● WHAT YOU WILL DO
Drop the pictures and repeat the remaining data exactly.

● INPUT DATA
═══
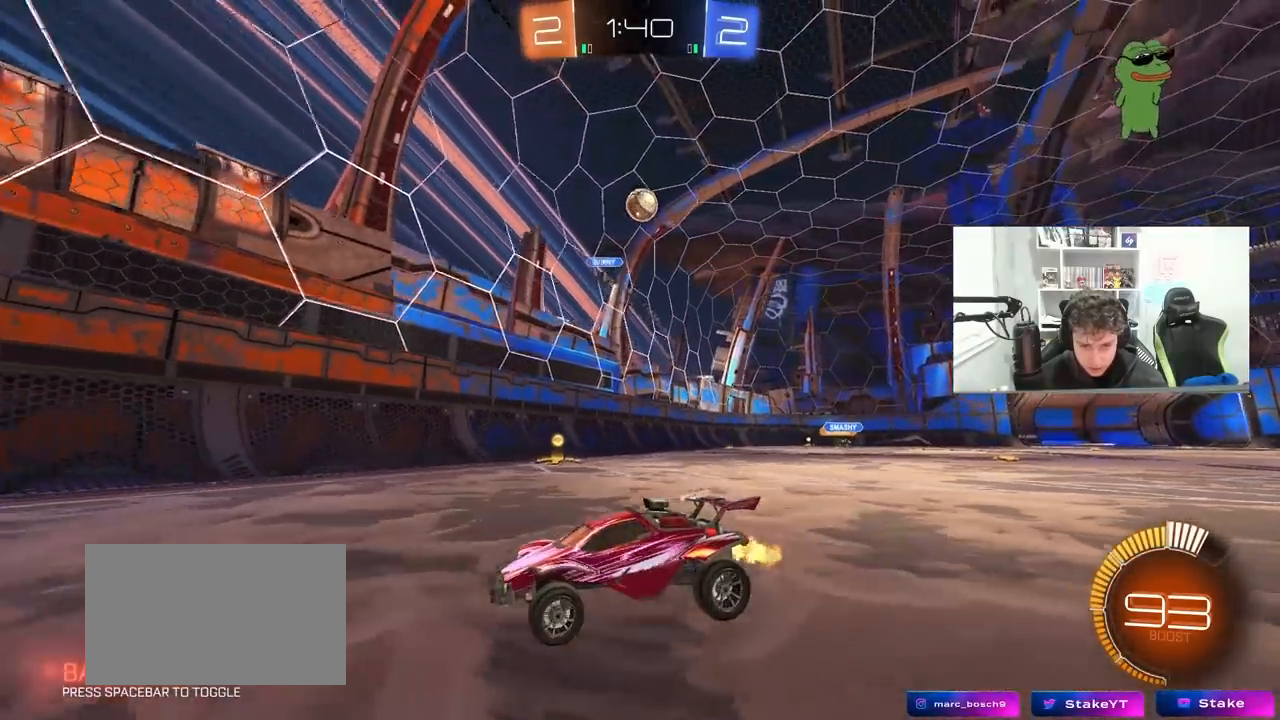
{"keys": ["a", "w"], "mouse": [], "mouse_move": "still", "events": [[233, "a", "down"], [383, "shift", "down"], [467, "shift", "up"]]}
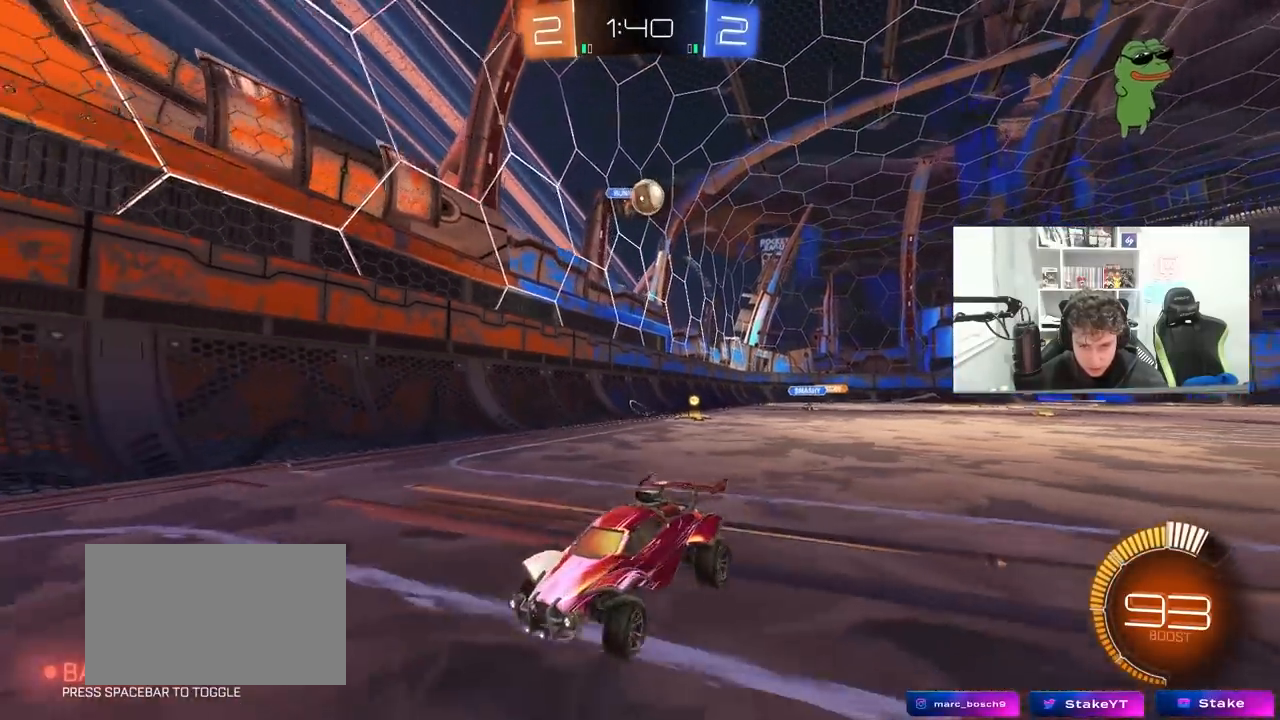
{"keys": ["s"], "mouse": [], "mouse_move": "still", "events": [[100, "w", "up"], [200, "s", "down"], [250, "a", "up"], [250, "d", "down"], [383, "a", "down"], [383, "d", "up"], [433, "a", "up"]]}
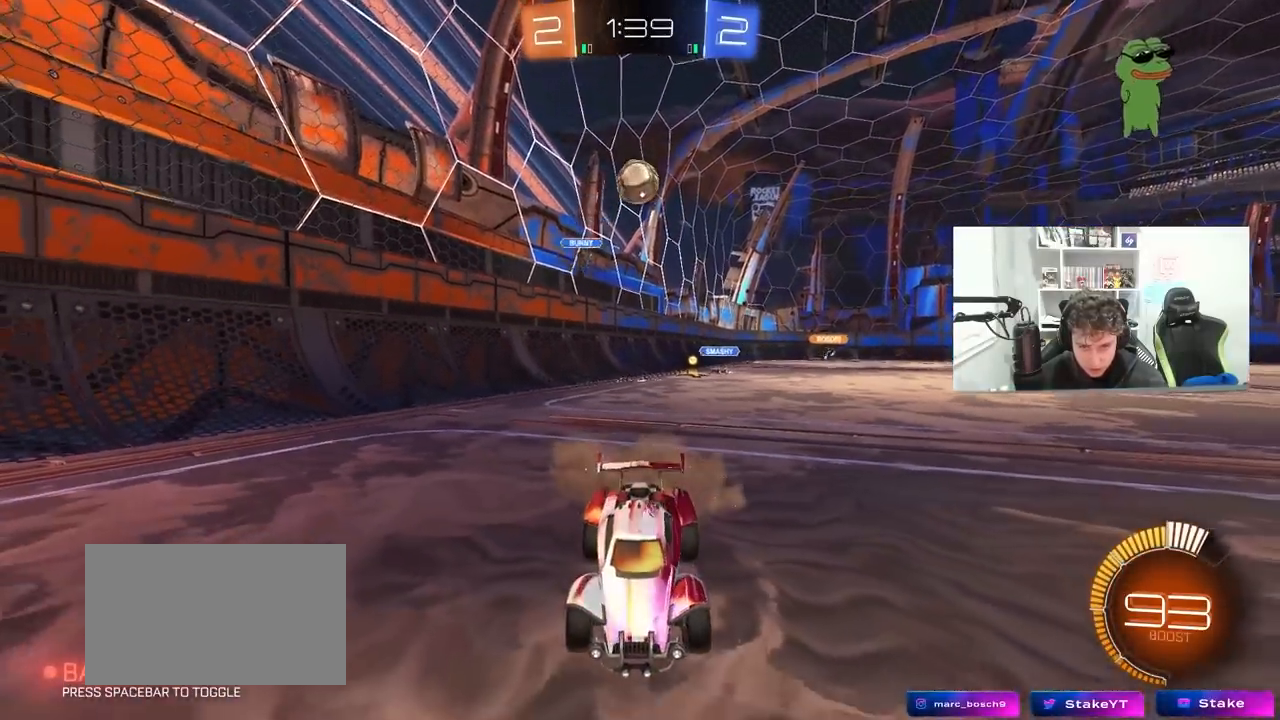
{"keys": ["w"], "mouse": ["left"], "mouse_move": "still", "events": [[33, "mouse_left", "down"], [33, "s", "up"], [83, "w", "down"], [167, "a", "down"], [217, "a", "up"]]}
═══
● ANSWER SPACE
{"keys": ["a", "w"], "mouse": [], "mouse_move": "still", "events": [[233, "a", "down"], [383, "shift", "down"], [467, "shift", "up"]]}
{"keys": ["s"], "mouse": [], "mouse_move": "still", "events": [[100, "w", "up"], [200, "s", "down"], [250, "a", "up"], [250, "d", "down"], [383, "a", "down"], [383, "d", "up"], [433, "a", "up"]]}
{"keys": ["w"], "mouse": ["left"], "mouse_move": "still", "events": [[33, "mouse_left", "down"], [33, "s", "up"], [83, "w", "down"], [167, "a", "down"], [217, "a", "up"]]}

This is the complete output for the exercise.